Melakukan penyelidikan dan verifikasi, serta pemeriksaan atas pengaduan
dan/atau laporan dugaan adanya pelanggaran kode etik oleh Penyelenggara Pemilu;
c. menetapkan putusan; dan d. Menyampaikan putusan kepada pihak-pihak terkait
untuk ditindaklanjuti. Sedangkan Kewenangan DKPP yaitu : a. Memanggil
Penyelenggara Pemilu yang diduga melakukan pelanggaran kode etik untuk
memberikan penjelasan dan pembelaan; b. Memanggil pelapor, saksi dan/atau
pihak-pihak lain yang terkait untuk dimintai keterangan, termasuk untuk
dimintai dokumen atau bukti lain; c. memberikan sanksi kepada Penyelenggara
Pemilu yang terbukti melanggar kode etik.
Peranan
dan tugas DKPP yang cukup besar dalam proses penyelenggara pemilu untuk berbuat
sesuai kode etik penyelengara pemilu. Penyelenggara KPU tidaklah cukup beserta
bawahannya akan tetapi juga Bawaslu beserta jajarannya. Penyelenggaran pemilu
tidak hanya pelaksanaan teknis administrasi saja akantetpi juga pengawasan yang
dilakukan oleh Bawaslu beserta jajarannya. Putusan DKPP bersifat final dan
mengikat, hal ini tercermin dalam Pasal 112 angka (12) UU No 15 Tahun 2011.

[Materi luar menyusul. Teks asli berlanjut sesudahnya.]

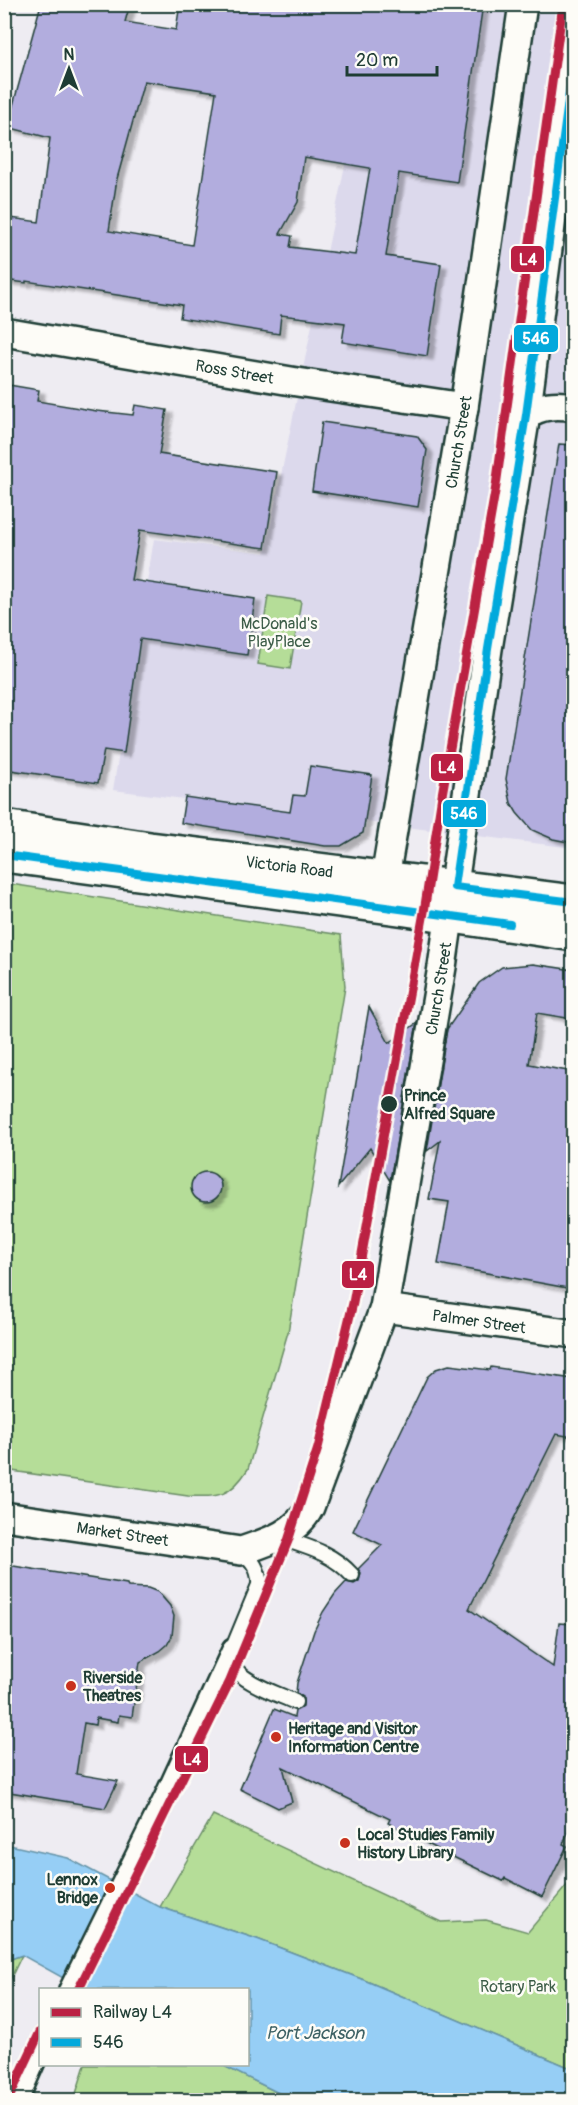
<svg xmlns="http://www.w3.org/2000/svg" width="578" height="2105" viewBox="0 0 578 2105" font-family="Pangolin,sans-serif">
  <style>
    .built { fill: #dcd9ec }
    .green { fill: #b5dd98; stroke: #6a8d66; stroke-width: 1.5 }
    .water { fill: #96cef5; stroke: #6694a8; stroke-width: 1.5 }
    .building { fill: #b2adde; stroke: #1f3d34; stroke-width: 1.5; fill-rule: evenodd; filter: url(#shadow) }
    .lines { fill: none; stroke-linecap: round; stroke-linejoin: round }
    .service-casing { stroke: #1f3d34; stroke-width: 18 }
    .pedestrian-casing { stroke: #1f3d34; stroke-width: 26 }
    .minor-casing { stroke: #1f3d34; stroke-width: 32 }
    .primary-casing { stroke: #1f3d34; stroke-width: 38 }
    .service { stroke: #fdfcf7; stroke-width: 14 }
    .pedestrian { stroke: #fdfcf7; stroke-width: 21 }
    .minor { stroke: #fdfcf7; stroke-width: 27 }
    .primary { stroke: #fdfcf7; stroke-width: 33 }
    .bus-1-casing { stroke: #fdfcf7; stroke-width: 12 }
    .bus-1 { stroke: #03a9dc; stroke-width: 8 }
    .rail-1-casing { stroke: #fdfcf7; stroke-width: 14 }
    .rail-1 { stroke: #bb2043; stroke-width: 9 }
    .stop-dot { fill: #1f3d34; stroke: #fdfcf7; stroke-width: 2 }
    .poi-dot { fill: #c8321e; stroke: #fdfcf7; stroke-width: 2 }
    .labels { text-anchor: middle; stroke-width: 5; stroke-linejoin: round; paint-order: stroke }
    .street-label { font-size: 16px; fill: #1f3d34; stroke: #fdfcf7 }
    .park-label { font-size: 16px; fill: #3d5d48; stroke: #fdfcf7 }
    .stop-label { font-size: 16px; font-weight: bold; fill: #1f3d34; stroke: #fdfcf7; text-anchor: start }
    .poi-label { font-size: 16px; font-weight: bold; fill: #1f3d34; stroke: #fdfcf7; text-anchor: start }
    .water-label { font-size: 18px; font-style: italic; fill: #3d6164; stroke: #fdfcf7 }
    .line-badge { stroke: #fdfcf7; stroke-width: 2 }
    .badge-label { font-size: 16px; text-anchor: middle; font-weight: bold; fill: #fff }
  </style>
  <defs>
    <filter id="shadow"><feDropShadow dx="6" dy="4" stdDeviation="1.5" flood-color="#0004"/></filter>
  </defs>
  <rect width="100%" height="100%" fill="#eeecf2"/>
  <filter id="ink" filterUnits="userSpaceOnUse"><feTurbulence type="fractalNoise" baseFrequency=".0167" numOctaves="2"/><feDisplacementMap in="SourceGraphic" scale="12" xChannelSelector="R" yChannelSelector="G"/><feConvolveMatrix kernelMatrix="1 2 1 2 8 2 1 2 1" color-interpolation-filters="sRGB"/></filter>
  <g filter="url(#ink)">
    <!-- built -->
    <polygon class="built" points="378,5 573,5 573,848 113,790 154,539 265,553"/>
    <!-- green -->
    <g class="green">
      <polygon points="268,596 301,601 290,669 258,664"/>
      <path d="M4,883L341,935L345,987L288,1332L248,1469C230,1497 220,1497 188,1496L5,1470Z"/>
      <polygon points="213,1815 441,1922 486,1920 528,1932 573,1878 573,2069 364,1980 257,1939 160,1907"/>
      <polygon points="22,1955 5,1990 5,1961"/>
      <polygon points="85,2065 222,2065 293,2100 74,2100"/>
    </g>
    <!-- water -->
    <polygon class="water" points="5,1844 68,1858 160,1907 257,1939 364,1980 573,2069 573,2100 293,2100 222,2065 248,2064 248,1990 83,1989 22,1955 5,1961"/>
    <!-- building -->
    <g class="building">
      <path d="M41,4H130L125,22L176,30L180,4H483L457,182L399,173L386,256L441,264L427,356L342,342L345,323L281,315L279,334L180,318L182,305L26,281V283L4,280V217L39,222L50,138L7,127ZM144,81L216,92L192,245L109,231L117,179ZM304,157L370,168L355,255L290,247L292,236L280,234L298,202Z"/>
      <polygon points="9,385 39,390 37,401 97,411 133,415 135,405 167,410 159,454 277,472 265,548 140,530 131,580 255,599 247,655 140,639 124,753 104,750 98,783 4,769 4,387 8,388"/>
      <polygon points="322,422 417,436 427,450 418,507 312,491"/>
      <polygon points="559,444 573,445 573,843 553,839 532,830 517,813 511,803 506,779"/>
      <polygon points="310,766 372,775 363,833 341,846 325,846 181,823 185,797 290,812 293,795 305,796"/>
      <polygon points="533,964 573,970 573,1019 537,1013 529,1064 573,1072 573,1289 438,1264 449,1202 429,1199 440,1141 427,1151 447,1029 479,983 502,967"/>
      <polygon points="369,1007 389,1043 417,1023 390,1181 370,1148 338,1187"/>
      <circle cx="206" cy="1187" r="15"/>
      <polygon points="449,1365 490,1370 491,1367 573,1379 573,1437 556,1434 469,1609 553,1667 559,1623 573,1624 573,1821 563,1844 567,1846 542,1897 505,1878 503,1881 447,1854 388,1823 390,1819 283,1767 292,1802 278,1808 240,1789 274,1709 294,1717 295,1711 303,1706 303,1697 296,1693 297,1683 314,1631 323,1612 335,1594 346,1582 354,1584 359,1581 361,1573 358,1569 382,1545 353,1531 427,1377 436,1369"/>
      <polygon points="7,1565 127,1584 128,1587 148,1588 158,1592 170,1606 174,1616 172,1636 167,1645 160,1651 140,1662 132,1717 119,1715 118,1722 96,1718 95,1725 84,1723 76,1774 118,1781 105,1808 4,1791 4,1580"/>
    </g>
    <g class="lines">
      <!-- service casing -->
      <g class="service-casing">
        <g id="service">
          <path d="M278,1537C307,1547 331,1552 352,1575"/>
          <path d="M241,1551C252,1559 260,1571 259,1585L235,1643C233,1650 231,1659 234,1666C240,1682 281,1695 295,1702"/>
        </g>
      </g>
      <!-- pedestrian casing -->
      <g class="pedestrian-casing">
        <g id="pedestrian">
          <polyline points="70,1990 165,1798 233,1650"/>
          <polyline points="17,2100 40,2048"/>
        </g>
      </g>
      <!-- minor casing -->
      <g class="minor-casing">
        <g id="minor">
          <path id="s1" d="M4,332L297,382L464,407"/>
          <path d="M526,415C541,405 555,404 574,407"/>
          <path id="s2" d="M385,878L464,407L523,4"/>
          <path id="s3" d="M384,1308L574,1334"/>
          <path id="s4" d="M4,1516L241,1551C268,1542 296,1534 310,1507L384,1308L442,967L488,649L526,415L574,52"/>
        </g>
      </g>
      <!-- primary casing -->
      <g class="primary-casing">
        <g id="primary">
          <path id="s5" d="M4,827L150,849L574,902"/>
          <polyline points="4,855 406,909 574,934"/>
        </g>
      </g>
      <!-- service -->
      <use href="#service" class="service"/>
      <!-- pedestrian -->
      <use href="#pedestrian" class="pedestrian"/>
      <!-- minor -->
      <use href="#minor" class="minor"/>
      <!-- primary -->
      <use href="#primary" class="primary"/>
      <!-- bus-1 casing -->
      <g class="bus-1-casing">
        <g id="bus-1">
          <polyline points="574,56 526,415 488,649 454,887 574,902"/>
          <polyline points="4,855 510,924"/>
        </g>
      </g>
      <!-- bus-1 -->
      <use href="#bus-1" class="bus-1"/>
      <!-- rail-1 casing -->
      <g class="rail-1-casing">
        <g id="rail-1">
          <polyline points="78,1990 230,1681 288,1541 318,1448 353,1303 424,912 442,795 496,486 563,4"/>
          <polyline points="8,2100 40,2032"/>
        </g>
      </g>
      <!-- rail-1 -->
      <use href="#rail-1" class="rail-1"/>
    </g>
  </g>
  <!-- markers -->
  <circle class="stop-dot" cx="389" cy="1104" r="9"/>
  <g class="poi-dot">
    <circle cx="71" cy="1686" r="6"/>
    <circle cx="276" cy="1737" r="6"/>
    <circle cx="345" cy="1843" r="6"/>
    <circle cx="110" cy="1888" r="6"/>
  </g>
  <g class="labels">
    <!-- street labels -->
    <g class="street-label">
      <text dy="6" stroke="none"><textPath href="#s1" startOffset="234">Ross Street</textPath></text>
      <text dy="6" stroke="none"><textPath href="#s2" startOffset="442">Church Street</textPath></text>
      <text dy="6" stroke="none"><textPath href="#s5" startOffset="288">Victoria Road</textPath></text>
      <text dy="6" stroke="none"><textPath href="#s4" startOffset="860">Church Street</textPath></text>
      <text dy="6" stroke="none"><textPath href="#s3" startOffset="96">Palmer Street</textPath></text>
      <text dy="6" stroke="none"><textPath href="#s4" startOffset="120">Market Street</textPath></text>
    </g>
    <!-- park labels -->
    <g class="park-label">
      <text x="279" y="629">McDonald's<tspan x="279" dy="18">PlayPlace</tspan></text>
      <text x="518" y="1992">Rotary Park</text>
    </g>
    <!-- stop labels -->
    <g class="stop-label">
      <text x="404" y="1101">Prince<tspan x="404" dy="18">Alfred Square</tspan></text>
    </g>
    <!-- poi labels -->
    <g class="poi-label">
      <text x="83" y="1683">Riverside<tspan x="83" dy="18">Theatres</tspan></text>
      <text x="288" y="1734">Heritage and Visitor<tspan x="288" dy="18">Information Centre</tspan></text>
      <text x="357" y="1840">Local Studies Family<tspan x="357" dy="18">History Library</tspan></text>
      <text x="98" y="1885" text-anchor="end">Lennox<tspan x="98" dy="18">Bridge</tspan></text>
    </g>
    <!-- water labels -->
    <g class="water-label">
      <text x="315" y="2039">Port Jackson</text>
    </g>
  </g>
  <g class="line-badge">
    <rect x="510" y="245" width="35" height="28" rx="6" fill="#bb2043"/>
    <rect x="513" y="324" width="46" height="29" rx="6" fill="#03a9dc"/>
    <rect x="430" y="753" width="34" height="29" rx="6" fill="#bb2043"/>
    <rect x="442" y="799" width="45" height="29" rx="6" fill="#03a9dc"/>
    <rect x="341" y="1260" width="34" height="29" rx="6" fill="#bb2043"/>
    <rect x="174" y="1745" width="35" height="28" rx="6" fill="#bb2043"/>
  </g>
  <g class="badge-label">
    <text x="528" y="265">L4</text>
    <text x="536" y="344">546</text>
    <text x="447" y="773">L4</text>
    <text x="464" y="819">546</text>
    <text x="358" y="1280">L4</text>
    <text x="192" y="1765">L4</text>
  </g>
  <!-- margin -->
  <rect width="578" height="2105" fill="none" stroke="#fdfcf7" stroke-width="24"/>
  <rect x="12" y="12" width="554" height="2081" fill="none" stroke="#1f3d34" stroke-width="2" filter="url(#ink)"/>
  <!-- legend -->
  <rect x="39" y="1988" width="210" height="78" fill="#fdfcf7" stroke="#a4b0a9" stroke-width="1.5"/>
  <rect x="51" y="2008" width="30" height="9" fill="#bb2043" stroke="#a4b0a9" stroke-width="1.5"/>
  <text x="93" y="2018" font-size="18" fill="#1f3d34">Railway L4</text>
  <rect x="51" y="2038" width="30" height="9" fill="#03a9dc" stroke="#a4b0a9" stroke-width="1.5"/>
  <text x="93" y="2048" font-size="18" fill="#1f3d34">546</text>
  <!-- north arrow -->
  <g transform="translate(69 69)" stroke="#fdfcf7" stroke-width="4.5" paint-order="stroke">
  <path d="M0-4.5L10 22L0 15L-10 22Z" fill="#1f3d34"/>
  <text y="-9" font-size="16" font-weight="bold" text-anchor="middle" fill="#1f3d34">N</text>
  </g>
  <!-- scale -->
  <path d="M347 66v9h90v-9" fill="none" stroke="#1f3d34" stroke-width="3"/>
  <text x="356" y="66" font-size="18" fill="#1f3d34" stroke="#fdfcf7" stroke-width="4.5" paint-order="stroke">20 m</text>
</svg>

Putusan final dan mengikat ini menjadikan momok yang menakutkan bagi
penyelenggara pemilu. Proses acara persidangan di DKPP sendiri mirip pada
persidangan umum lainnya, ada unsur pengadu dan teradu. Pengadu ini bisa masyarakat umum, peserta
pemilu, pemantau dan/atau pihak-pihak yang di rugikan dalam penyelenggara
pemilu, sedangkan pihak teradu adalah penyelenggara pemilu. Dalam konsepsi DKPP
dalam acara persidangan DKPP lebih banyak mengali bukti pelanggaran yang
dilakukan oleh penyelenggara pemilu. Alat Bukti pelanggaran tersebut bisa
secara lisan maupun tulisan atau data Teknologi Informasi lainnya yang tidak
bertentangan dengan perundang-undangan.
Putusan
DKPP merupakan produk hukum etika penyelenggara pemilu, yang bersifat
administratif dan tidak memutup kemungkinan pelanggaran etika tersebut menjurus
pada tindak pidana. Hal ini sesuai Pasal 111 ayat (3) “ d. Menyampaikan putusan kepada pihak-pihak
terkait untuk ditindaklanjuti.” Pihak aparat penegak hukum, bisa masuk dalam
pelanggaran yang dilakukan Penyelenggara Pemilu asalkan Putusan DKPP dalam amar
putusannya menyebutkan “memerintahkan aparat penegak hukum untuk melakukan
proses penyelidikan atau penyidikan lebihlanjut.” Begitu besar otoritas DKPP
dalam proses pelaksanaan Pemilu, DKPP telah menjadi lembaga yudikatif baru
dibidang penyelenggaran pemilu. Setiap kebijakan yang dikeluarkan oleh
penyelenggara pemilu dapat dilakukan proses persidangan DKPP. Kebijakan yang
dikeluarkan oleh Komisioner KPU baik sebagai pelaksana pemilu pada setiap
tahapan dapat dilakukan pengaduan pada
tingkat persidangan DKPP.
Pegawasan terhadap DKPP
Jika yang
melanggar etik adalah Penyelenggara Pemilu jelas urusannya dengan persidangan
di DKPP, kemudian Anggota DKPP melakukan kesalahan dalam putusannya. Siapa yang
harus mengawasi DKPP? Dalam UU No 15 Tahun 2011 tidak mengatur secara rigid dan
komperhesif mengenai siapa pengawas tingkah laku dan etika para anggota DKPP.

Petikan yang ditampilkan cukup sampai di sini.